Now, these waypoints represent the X-axis (x) and Y-axis (z) locations of an object. Moreover, there is a current location: curLocation = {float x, float y} and a target location: tarLocation = {float x, float y}.
This is what I want to get:
All combinations of waypoints (aka: paths or routes) that will lead from curLocation to tarLocation under the following strict conditions:
The distance inbetween each waypoint may not be bigger than (float) maxInbetweenDistance. This includes the initial distance from curLocation to the first waypoint and the distance from the last waypoint to tarLocation. If no such combination of waypoints is possible, null should be returned.
When multiple waypoints are found within maxInbetweenDistance from a waypoint that lead towards the target waypoint, the closest waypoint should be chosen (even better would be if an alternative waypoint that is slightly further away would result in a new path with a longer distance that is also returned).
The order of returned waypoint combinations (paths) should be from shortest route (minimum distance) to longest route (maximum distance)
Finally, please consider these points:
This is the only thing I need to do AI/pathfinding wise, which is why I do not wish to use a full blown pathfinding or AI framework. I believe one function should be able to handle the above.
If returning all possible combinations of waypoints causes too much overhead, it'd also be fine if one can specify a maximum amount of combinations (but still ordered from closest to furthest). Eg. the 5 closest paths.
How would I achieve this? Any feedback is appreciated.
I think your solution is to start with Dijkstra's Algorithm to find the shortest path first. You can consider your waypoints to be a connected graph where nodes are connected if they are close enough in the xy plane then apply Dijkstra (there are many example code listings online).
Now you have the shortest path through your graph from start to finish, which will be composed of N edges of the graph.
You would next need to create N new graphs, each just like the first, but with one segment of your shortest route un-connected. Find the shortest routes from start to finish on these modified graphs. Now you have N+1 routes which you can sort by length.

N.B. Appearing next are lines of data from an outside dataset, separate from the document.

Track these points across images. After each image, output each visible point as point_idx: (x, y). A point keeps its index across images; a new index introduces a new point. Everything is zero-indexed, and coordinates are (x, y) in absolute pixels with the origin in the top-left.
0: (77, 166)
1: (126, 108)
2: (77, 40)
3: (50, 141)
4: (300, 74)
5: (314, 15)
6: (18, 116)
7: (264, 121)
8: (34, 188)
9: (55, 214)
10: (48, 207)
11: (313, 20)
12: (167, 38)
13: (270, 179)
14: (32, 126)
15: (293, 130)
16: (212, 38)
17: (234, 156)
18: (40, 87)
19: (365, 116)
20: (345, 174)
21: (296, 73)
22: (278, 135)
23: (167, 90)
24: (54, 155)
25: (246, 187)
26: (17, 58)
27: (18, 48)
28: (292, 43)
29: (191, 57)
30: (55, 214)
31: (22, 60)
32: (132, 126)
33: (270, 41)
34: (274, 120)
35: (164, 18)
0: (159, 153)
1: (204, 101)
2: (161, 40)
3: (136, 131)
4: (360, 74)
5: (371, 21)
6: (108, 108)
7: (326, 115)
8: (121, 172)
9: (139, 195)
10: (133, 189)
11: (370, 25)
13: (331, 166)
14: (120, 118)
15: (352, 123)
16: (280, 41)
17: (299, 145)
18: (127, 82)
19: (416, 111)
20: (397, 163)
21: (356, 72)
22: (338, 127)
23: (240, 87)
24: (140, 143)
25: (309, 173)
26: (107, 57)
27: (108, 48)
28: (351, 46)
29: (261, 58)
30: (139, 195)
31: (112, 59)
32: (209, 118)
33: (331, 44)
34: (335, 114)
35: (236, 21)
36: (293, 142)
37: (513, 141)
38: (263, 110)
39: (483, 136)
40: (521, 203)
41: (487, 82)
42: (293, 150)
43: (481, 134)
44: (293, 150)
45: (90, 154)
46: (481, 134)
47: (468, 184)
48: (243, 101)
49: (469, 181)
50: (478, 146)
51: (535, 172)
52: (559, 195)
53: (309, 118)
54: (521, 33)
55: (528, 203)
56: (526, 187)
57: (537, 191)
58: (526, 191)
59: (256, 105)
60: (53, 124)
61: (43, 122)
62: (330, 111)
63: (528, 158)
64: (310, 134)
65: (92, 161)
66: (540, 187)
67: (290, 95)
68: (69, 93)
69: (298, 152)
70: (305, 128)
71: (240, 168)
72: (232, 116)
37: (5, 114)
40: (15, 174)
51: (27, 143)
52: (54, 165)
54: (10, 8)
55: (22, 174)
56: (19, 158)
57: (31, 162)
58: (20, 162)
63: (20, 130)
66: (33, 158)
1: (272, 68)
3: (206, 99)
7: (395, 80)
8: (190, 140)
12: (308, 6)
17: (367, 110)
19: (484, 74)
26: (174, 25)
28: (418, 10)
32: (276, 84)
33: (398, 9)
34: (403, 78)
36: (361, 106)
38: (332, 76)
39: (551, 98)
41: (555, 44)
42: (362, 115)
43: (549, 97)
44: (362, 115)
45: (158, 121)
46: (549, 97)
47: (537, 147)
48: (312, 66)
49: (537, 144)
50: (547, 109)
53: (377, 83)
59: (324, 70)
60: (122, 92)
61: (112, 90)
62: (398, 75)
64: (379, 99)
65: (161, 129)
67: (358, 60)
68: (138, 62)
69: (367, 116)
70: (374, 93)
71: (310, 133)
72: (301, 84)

Repeat this until you have found enough paths for your needs, or there are no unranked paths left.
I haven't found a name for this technique, but it is described as a modification to Dijkstra here.
If your waypoints possess connectivity, you should take a look at Dijkstra's shortest path algorithm. The first couple of google hits even lists an implementation in Java. (I can't tell if connectivity is known from the post, but it does contain the "graph-algorithm" tag, so I'll assume so). As the name suggests, this method give you a shortest path between the two nodes.
Your constraints are challenging, as is the need for all possible combinations of paths under those constraints. Again - assuming connectivity exists - your node adjacency matrix can enforce your maxInbetweenDistance rule. Likewise, you can use this matrix in obtaining the "next best" solutions. Once the optimal path is known, you can mark that path (or elements of it) as unavailable, then re-run Dijkstra's algorithm. By repeating this process, you can obtain a set of increasingly sub-optimal paths.
As a matter of convention: in most computational geometry problems, Z is the height, and the horizontal plane is formed by the XY axes.
Well the easiest to implement would probably be creating an ArrayList of paths, which would be in turn an ArrayList of waypoints, that contains ALL possible paths, then using a recursive function to return whether each path is Valid or not given the starting and finishing point values, and the max distance, and if a path is not valid remove it from the list. The next step would be going through each of the paths that is left and ordering them from shortest total distance to shortest. This would be the brute force method of getting what you want, so the least efficient one possible. When I get home tonight I will repost if some one already hasn't with a more efficient method for doing this in java.
Edit: if the brute force method is too much, the list of waypoints will have to be sorted some how, the best way is probably to sort them initially based on distance from the starting point.